Wednesday, June 30, 2010

Language

Gender dalam Bahasa Indonesia 
disampaikan oleh Hein Steinhauer dalam kuliah umum Fakultas Ilmu Pengetahuan Budaya (FIB) Universitas Indonesia


Dalam sebuah kuliah umum, Hein menjelaskan tentang penggunaan kata-kata yang mengandung gender baik dalam bahasa Indonesia dan perbandingan contohnya dengan sistem kata ber-gender dalam bahasa asing. Menurut saya, sistem bahasa suatu daerah atau negara sangat erat kaitannya dengan kultus budaya yang dianut dan dipahami masyarakatnya. Namun Hein hanya menjelaskan faktor penyebab penggunaan gender dalam bahasa dari segi semiotik dan linguistiknya saja.

Data Hasil Ekstraksi

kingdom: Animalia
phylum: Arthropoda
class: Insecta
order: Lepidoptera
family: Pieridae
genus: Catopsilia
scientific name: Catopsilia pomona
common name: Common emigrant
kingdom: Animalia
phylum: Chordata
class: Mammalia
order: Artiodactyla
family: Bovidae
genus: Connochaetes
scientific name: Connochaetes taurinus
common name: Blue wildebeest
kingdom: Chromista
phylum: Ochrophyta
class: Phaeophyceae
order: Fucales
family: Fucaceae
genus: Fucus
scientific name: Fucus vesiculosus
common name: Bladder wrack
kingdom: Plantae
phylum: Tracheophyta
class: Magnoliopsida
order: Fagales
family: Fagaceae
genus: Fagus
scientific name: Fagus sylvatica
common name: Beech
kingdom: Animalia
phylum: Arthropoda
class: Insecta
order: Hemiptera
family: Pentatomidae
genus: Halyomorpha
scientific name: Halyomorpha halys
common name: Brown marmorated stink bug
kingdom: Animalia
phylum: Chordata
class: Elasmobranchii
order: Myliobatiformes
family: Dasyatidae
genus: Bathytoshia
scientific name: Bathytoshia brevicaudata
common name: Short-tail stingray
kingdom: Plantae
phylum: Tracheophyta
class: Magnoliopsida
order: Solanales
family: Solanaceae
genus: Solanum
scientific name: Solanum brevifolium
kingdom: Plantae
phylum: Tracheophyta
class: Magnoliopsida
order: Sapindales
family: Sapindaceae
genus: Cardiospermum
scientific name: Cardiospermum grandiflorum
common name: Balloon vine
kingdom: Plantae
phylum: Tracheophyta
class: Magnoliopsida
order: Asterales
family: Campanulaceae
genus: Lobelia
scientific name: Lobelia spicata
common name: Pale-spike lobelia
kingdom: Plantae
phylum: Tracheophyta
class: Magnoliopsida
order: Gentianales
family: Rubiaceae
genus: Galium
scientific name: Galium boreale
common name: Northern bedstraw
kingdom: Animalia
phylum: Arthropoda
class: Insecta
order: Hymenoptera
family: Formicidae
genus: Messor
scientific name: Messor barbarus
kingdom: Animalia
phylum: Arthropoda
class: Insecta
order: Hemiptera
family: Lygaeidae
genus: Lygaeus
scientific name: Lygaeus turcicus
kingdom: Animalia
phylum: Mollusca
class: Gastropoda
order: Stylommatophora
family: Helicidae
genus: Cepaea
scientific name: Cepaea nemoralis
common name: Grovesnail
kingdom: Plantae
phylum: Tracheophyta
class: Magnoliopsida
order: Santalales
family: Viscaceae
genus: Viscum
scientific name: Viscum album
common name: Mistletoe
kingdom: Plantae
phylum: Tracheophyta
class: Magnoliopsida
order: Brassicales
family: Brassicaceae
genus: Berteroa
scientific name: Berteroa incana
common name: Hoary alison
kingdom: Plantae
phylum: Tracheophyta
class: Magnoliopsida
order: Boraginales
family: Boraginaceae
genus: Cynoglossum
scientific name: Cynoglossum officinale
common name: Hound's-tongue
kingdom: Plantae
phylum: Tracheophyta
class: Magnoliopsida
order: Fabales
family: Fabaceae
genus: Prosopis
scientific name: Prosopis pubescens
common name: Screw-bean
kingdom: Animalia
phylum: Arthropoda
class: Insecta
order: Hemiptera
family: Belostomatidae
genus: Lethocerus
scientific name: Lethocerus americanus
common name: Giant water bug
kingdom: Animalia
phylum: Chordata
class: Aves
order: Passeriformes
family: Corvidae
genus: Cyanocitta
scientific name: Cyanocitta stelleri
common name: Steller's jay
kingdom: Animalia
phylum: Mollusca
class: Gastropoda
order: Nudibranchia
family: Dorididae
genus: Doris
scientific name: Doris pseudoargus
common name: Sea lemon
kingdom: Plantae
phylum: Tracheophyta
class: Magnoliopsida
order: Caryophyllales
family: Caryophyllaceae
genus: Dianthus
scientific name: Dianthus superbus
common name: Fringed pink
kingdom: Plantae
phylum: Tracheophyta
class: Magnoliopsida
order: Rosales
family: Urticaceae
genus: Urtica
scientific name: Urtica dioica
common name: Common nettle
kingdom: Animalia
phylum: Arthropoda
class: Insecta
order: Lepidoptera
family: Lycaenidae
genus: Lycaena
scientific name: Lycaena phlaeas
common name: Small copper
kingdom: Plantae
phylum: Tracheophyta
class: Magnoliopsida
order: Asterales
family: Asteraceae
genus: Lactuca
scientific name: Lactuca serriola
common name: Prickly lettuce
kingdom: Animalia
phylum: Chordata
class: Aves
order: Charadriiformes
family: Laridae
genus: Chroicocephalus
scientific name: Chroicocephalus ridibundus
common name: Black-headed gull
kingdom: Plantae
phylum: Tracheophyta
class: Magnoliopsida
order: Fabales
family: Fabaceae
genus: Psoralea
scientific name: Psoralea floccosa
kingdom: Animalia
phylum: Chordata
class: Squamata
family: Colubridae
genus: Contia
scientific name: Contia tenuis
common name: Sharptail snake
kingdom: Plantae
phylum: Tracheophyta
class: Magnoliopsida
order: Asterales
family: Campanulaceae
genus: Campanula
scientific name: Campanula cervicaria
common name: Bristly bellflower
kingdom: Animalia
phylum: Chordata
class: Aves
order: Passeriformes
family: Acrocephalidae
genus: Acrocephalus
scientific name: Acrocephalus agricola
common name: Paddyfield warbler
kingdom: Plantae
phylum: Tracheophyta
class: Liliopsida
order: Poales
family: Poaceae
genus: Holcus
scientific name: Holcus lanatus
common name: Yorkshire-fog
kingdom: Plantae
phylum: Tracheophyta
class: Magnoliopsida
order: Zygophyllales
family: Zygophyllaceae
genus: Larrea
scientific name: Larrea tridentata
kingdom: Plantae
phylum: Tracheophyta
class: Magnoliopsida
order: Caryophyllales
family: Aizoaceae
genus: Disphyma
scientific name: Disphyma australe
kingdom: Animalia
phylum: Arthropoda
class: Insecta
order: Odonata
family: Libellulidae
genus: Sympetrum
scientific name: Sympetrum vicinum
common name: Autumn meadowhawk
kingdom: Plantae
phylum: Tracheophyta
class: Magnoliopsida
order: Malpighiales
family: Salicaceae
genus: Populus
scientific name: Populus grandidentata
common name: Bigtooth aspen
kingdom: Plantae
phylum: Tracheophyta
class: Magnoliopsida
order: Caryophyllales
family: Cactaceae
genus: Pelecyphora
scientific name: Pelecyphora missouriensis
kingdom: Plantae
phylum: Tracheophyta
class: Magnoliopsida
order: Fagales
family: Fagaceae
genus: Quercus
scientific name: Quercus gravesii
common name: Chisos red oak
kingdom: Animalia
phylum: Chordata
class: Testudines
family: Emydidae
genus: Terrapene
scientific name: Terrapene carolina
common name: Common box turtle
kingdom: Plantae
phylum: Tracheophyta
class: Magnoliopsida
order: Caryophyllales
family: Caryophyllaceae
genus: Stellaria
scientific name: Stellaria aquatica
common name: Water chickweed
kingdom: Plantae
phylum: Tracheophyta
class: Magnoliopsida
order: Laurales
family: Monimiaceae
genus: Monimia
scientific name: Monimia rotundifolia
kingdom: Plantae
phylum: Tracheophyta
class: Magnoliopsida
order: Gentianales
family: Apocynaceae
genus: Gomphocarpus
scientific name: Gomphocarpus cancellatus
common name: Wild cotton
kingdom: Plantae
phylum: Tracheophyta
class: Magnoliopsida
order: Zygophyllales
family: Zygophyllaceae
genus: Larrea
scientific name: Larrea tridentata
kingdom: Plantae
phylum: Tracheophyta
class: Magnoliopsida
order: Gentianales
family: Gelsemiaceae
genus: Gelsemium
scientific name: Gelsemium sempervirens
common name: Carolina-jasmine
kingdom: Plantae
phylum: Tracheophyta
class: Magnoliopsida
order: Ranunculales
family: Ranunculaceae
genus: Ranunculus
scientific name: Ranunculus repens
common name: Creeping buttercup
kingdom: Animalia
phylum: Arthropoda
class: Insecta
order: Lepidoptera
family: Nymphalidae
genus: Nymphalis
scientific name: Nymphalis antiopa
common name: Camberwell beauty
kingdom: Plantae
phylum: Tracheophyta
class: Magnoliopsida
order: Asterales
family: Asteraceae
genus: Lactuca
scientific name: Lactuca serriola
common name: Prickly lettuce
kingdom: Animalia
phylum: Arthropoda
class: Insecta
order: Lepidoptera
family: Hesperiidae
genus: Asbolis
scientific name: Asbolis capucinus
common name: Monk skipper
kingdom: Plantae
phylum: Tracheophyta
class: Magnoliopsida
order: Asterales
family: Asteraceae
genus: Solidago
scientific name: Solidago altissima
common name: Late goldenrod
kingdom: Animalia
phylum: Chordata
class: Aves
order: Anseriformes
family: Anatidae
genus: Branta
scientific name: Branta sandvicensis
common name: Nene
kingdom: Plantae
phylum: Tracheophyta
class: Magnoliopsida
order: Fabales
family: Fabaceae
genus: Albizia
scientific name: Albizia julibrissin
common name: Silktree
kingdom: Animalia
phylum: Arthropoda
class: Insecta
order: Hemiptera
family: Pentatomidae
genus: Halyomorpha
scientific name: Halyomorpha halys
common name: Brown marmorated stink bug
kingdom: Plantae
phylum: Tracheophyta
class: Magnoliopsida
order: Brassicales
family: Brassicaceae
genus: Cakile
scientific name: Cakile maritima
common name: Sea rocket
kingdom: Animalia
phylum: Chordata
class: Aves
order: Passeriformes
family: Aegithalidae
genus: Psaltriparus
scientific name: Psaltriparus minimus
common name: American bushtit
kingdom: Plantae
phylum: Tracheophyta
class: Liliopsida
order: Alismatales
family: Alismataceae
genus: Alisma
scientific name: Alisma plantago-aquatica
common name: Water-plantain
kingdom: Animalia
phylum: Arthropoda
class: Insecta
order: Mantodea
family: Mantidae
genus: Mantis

Daftar Tugas
- a) Jawab pertanyaan berikut berdasarkan cuplikan dokumen tentang gender dalam bahasa Indonesia:
(i) Siapa yang menyampaikan kuliah umum tersebut?
(ii) Di fakultas dan universitas mana kuliah umum itu berlangsung?
(iii) Dari segi apa saja Hein menjelaskan faktor penyebab penggunaan gender dalam bahasa?
- b) Tolong ketik ulang bagian cuplikan dokumen dari "Wednesday, June 30, 2010" sampai "dan linguistiknya saja.".

Jawaban Tiap Tugas
- a)
(i) Hein Steinhauer.
(ii) Fakultas Ilmu Pengetahuan Budaya (FIB) Universitas Indonesia.
(iii) Dari segi semiotik dan linguistiknya.

- b)
Wednesday, June 30, 2010

Language

Gender dalam Bahasa Indonesia 
disampaikan oleh Hein Steinhauer dalam kuliah umum Fakultas Ilmu Pengetahuan Budaya (FIB) Universitas Indonesia


Dalam sebuah kuliah umum, Hein menjelaskan tentang penggunaan kata-kata yang mengandung gender baik dalam bahasa Indonesia dan perbandingan contohnya dengan sistem kata ber-gender dalam bahasa asing. Menurut saya, sistem bahasa suatu daerah atau negara sangat erat kaitannya dengan kultus budaya yang dianut dan dipahami masyarakatnya. Namun Hein hanya menjelaskan faktor penyebab penggunaan gender dalam bahasa dari segi semiotik dan linguistiknya saja.